[EXERCISE DETAILS]: Pick every line out of the entries below that holds the string "SQUARE", and report them.

[RECORD EXCERPTS]:
= = = =

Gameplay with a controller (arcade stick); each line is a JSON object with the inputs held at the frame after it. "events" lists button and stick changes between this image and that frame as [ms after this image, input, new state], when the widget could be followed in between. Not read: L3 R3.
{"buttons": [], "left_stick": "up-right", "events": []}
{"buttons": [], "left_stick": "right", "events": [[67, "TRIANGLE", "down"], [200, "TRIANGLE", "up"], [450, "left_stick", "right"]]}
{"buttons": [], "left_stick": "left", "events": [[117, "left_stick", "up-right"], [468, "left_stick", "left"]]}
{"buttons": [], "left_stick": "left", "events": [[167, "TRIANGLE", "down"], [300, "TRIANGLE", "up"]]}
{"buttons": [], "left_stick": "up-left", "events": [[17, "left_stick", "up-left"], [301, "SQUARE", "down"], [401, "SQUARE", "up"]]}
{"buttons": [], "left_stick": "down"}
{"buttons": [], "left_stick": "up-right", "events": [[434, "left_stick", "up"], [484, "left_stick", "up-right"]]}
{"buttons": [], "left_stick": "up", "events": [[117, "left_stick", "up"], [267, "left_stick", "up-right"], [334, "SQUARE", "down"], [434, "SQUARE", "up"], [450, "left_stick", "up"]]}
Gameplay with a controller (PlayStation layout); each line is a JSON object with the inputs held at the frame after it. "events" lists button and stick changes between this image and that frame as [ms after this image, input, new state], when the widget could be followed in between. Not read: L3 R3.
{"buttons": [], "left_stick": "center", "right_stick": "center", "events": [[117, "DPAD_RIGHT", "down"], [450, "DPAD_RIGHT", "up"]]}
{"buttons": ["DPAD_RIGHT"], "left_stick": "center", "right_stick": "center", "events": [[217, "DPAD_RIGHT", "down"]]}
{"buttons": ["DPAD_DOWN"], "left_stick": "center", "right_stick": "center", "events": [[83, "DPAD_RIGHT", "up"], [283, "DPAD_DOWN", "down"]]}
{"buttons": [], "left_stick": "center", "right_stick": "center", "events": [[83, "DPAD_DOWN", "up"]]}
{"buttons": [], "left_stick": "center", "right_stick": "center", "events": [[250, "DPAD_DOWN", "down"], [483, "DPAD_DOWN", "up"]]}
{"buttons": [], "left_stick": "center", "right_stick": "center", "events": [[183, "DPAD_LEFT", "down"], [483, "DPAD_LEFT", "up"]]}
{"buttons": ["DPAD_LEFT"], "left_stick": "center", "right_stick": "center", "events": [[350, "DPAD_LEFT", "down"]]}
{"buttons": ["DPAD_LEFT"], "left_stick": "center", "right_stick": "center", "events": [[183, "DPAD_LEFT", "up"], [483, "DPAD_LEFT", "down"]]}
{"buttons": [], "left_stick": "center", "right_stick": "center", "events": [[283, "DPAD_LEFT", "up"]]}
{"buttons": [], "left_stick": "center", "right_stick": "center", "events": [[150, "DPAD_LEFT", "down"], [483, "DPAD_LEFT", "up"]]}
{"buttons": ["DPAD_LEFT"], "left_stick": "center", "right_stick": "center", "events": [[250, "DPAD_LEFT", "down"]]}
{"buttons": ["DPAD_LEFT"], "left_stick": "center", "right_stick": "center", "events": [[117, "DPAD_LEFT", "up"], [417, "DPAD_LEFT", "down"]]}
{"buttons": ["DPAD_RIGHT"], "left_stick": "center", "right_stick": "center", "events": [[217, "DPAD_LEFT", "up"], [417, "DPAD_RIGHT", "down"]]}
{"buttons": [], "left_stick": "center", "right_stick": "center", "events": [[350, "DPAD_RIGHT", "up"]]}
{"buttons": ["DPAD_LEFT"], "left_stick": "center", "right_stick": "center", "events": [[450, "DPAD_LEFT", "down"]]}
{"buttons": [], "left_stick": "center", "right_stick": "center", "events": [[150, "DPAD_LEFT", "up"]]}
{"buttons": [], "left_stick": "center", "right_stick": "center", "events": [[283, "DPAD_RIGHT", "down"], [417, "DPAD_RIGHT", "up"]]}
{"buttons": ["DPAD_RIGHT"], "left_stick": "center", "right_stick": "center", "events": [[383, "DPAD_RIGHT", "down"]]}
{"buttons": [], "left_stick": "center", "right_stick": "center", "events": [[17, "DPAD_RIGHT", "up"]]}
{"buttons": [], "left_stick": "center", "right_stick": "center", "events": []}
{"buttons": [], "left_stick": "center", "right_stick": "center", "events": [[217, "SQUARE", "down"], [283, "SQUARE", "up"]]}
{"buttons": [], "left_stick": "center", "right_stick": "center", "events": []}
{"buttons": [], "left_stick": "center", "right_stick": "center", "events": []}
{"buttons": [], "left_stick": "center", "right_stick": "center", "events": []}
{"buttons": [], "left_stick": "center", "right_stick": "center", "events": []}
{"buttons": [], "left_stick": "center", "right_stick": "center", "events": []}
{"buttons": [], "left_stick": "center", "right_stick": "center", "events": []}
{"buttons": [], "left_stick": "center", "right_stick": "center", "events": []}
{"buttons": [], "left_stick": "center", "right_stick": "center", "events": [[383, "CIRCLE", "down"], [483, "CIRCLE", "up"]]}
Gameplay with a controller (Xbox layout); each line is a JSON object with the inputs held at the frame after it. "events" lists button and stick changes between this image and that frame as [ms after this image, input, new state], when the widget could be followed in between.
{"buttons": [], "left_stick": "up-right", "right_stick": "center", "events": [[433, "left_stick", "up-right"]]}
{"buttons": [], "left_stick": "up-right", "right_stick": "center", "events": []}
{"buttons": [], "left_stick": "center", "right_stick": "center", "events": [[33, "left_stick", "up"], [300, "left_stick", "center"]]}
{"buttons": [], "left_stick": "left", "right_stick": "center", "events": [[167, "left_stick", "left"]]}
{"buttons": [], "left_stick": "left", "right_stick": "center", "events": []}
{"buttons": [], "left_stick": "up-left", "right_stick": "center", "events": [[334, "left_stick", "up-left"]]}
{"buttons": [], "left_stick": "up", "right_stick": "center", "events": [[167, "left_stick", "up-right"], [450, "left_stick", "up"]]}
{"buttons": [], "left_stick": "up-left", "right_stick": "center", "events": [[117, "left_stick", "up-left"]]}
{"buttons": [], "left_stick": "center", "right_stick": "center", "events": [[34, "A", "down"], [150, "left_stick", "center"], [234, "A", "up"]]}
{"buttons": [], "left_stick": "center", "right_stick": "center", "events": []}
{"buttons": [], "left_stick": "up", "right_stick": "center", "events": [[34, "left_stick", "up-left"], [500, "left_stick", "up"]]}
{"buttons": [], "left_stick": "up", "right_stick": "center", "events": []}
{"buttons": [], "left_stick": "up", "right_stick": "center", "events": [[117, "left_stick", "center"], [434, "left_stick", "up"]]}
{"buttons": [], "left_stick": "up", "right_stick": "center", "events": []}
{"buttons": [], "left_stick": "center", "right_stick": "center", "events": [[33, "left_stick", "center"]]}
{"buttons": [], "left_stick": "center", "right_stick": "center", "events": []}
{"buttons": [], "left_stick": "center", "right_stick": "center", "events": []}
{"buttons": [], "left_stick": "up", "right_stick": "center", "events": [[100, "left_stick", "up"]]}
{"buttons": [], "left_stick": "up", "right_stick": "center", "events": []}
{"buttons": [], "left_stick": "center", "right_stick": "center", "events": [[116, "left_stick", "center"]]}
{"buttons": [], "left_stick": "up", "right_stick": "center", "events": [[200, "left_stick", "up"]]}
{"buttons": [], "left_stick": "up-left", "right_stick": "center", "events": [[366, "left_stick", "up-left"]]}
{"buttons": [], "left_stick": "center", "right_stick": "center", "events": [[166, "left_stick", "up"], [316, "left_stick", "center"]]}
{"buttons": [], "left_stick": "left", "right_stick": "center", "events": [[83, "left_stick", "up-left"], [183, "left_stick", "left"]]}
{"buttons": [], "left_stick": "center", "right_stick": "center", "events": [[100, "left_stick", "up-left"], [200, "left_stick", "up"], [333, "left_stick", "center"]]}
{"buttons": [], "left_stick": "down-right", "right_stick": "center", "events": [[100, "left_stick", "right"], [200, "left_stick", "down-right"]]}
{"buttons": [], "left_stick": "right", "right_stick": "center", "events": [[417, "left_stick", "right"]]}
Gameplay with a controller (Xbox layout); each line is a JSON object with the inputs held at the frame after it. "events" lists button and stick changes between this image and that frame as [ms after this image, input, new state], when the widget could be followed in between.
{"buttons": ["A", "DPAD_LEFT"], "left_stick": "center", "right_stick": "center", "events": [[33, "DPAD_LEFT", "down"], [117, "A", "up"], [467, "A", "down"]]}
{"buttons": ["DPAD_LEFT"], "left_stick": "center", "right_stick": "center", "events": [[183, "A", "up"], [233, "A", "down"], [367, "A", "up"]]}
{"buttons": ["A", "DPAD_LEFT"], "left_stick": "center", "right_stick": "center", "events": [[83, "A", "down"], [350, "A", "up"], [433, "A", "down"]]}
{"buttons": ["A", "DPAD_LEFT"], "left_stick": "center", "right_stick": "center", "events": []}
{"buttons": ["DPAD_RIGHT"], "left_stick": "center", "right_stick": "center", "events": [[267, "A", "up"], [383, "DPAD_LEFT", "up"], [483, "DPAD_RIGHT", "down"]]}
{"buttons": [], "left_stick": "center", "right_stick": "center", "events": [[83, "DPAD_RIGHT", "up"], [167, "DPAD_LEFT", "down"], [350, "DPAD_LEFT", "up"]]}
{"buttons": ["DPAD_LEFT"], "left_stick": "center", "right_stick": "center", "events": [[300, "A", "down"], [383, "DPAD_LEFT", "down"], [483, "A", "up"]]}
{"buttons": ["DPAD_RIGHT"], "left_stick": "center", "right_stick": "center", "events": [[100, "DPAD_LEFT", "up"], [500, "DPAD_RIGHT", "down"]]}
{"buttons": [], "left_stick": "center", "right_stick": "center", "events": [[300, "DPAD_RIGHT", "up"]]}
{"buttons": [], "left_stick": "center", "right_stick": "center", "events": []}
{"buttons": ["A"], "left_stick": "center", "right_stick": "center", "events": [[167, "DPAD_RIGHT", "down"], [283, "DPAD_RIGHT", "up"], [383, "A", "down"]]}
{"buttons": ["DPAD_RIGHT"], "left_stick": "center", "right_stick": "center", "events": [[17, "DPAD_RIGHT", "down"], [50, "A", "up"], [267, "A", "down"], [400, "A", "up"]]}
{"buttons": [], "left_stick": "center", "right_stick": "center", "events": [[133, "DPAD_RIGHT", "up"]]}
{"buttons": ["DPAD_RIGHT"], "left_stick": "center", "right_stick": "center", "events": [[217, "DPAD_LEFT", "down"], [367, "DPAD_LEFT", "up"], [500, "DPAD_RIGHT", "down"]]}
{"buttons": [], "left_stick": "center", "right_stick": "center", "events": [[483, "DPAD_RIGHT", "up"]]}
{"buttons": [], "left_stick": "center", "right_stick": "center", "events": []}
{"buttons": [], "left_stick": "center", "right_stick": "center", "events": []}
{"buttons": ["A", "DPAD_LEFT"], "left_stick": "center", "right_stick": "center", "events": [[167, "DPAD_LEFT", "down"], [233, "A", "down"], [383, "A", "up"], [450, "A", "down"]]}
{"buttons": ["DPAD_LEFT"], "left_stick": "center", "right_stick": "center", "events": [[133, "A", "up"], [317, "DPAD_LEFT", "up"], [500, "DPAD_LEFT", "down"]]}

= = = =

[SOLUTION]:
{"buttons": [], "left_stick": "up-left", "events": [[17, "left_stick", "up-left"], [301, "SQUARE", "down"], [401, "SQUARE", "up"]]}
{"buttons": [], "left_stick": "up", "events": [[117, "left_stick", "up"], [267, "left_stick", "up-right"], [334, "SQUARE", "down"], [434, "SQUARE", "up"], [450, "left_stick", "up"]]}
{"buttons": [], "left_stick": "center", "right_stick": "center", "events": [[217, "SQUARE", "down"], [283, "SQUARE", "up"]]}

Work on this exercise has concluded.